First of all, if you pray in any way to anyone(s), you might want to pray for Baja California, which was hit by an earthquake today. It was a real surprise when I saw tweets about it on Twitter around 6 pm EDT, but a real relief to read Californians' tweets.

Timothy Kincaid of Box Turtle Bulletin explains in a wonderfully clear, calm, and reasoned style exactly why even the kindest, best-intentioned, prettiest-sounding attempts by conservative Christians to "reach" LGBT people upset us.

Finally, the Dixie Chicks have released a terrific song dealing bluntly with the effects of homophobia.

4 comments:

Jen R said...

I was at the grocery store at 5pm today and tried to score some half-price candy, but no luck. I suppose that was pushing it a little.

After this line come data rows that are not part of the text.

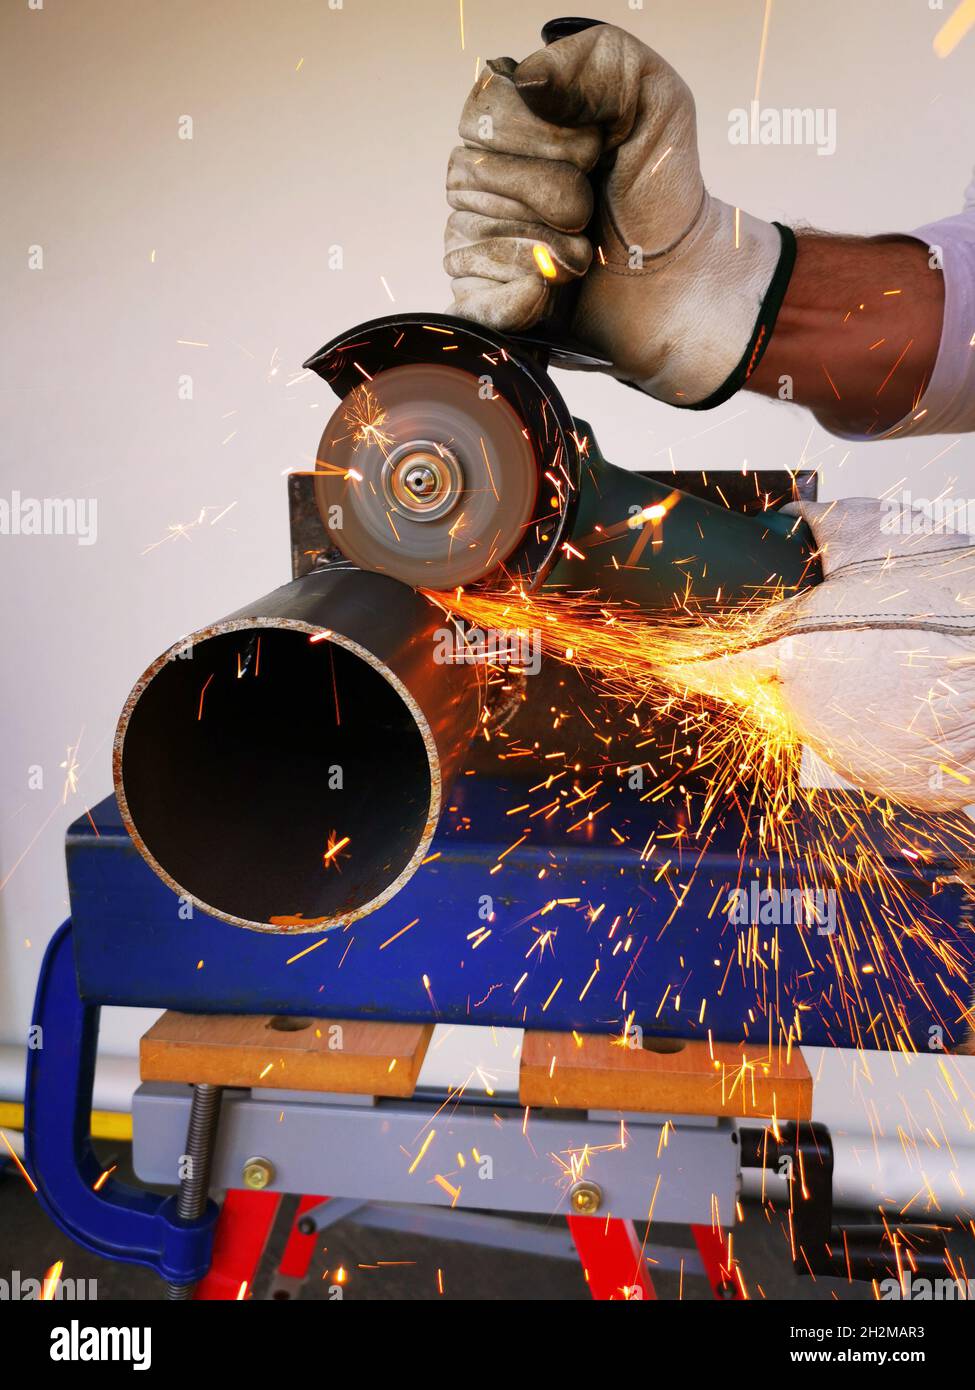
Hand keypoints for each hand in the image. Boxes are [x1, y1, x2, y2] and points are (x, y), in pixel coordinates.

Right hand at [444, 23, 790, 405]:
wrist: (675, 276)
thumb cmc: (658, 189)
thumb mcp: (651, 100)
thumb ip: (597, 62)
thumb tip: (529, 82)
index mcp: (511, 116)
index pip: (483, 105)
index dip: (541, 131)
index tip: (593, 148)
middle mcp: (480, 174)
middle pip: (469, 172)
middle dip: (551, 190)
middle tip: (592, 205)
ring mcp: (471, 238)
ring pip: (472, 235)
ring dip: (548, 245)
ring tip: (584, 252)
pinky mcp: (476, 299)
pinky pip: (471, 297)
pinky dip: (523, 295)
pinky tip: (554, 289)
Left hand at [676, 498, 974, 811]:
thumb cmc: (955, 601)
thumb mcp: (882, 538)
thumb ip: (823, 526)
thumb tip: (793, 516)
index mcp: (793, 650)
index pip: (717, 664)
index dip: (694, 661)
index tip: (675, 662)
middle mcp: (807, 708)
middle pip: (780, 689)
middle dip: (805, 666)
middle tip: (859, 643)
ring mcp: (844, 751)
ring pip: (825, 721)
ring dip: (848, 698)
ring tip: (897, 668)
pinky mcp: (883, 782)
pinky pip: (867, 753)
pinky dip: (883, 732)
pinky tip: (913, 702)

I don't know if you saw my tweet, but Mary KD and I have a project going that I think you might be interested in: http://www.allourlives.org/

BostonPobble said...

I...acknowledge...Easter. It's the only Christian holiday I still do and it is out of respect for my father. He lived and died a devout and hugely liberal Christian. For him, today is the day that promises he and I will see each other again. For me, as you know, it's more than about a day. However, I realize how important today was to him, so I acknowledge it, and give thanks for the knowledge that we'll play cribbage again. :)

Raven said...

Very well said. I am a lone Pagan in a family of Catholics so I usually celebrate my Sabbats in a solitary ritual and then with my family on the Christian holidays. It's not a bad thing, I think, to be able to celebrate twice. I just hope we are able to keep this religious freedom when there are so many out there that wish to eradicate all those who don't worship as they do.

I'm glad you had a lovely weekend. You deserve it. :-)

Hugs,

Raven

Anonymous said...

I know it's hard to be a minority - as an atheist, that's how I feel in North America. This is a change for me since in France, I felt I belonged to a vast majority of non-believers, agnostic or lapsed-whatever.

I both admire and hate the way North Americans believe, no matter in what. I'm sorry, I know it doesn't sound very tolerant! I guess what surprises me the most is the fact there are so many beliefs (most unknown to me, I admit) and the fact that all in all, religion is quite a big deal.

I'm still very French when it comes to religion, I believe it's a private matter. Culture shock, I guess.

But now, you got me curious on Wicca!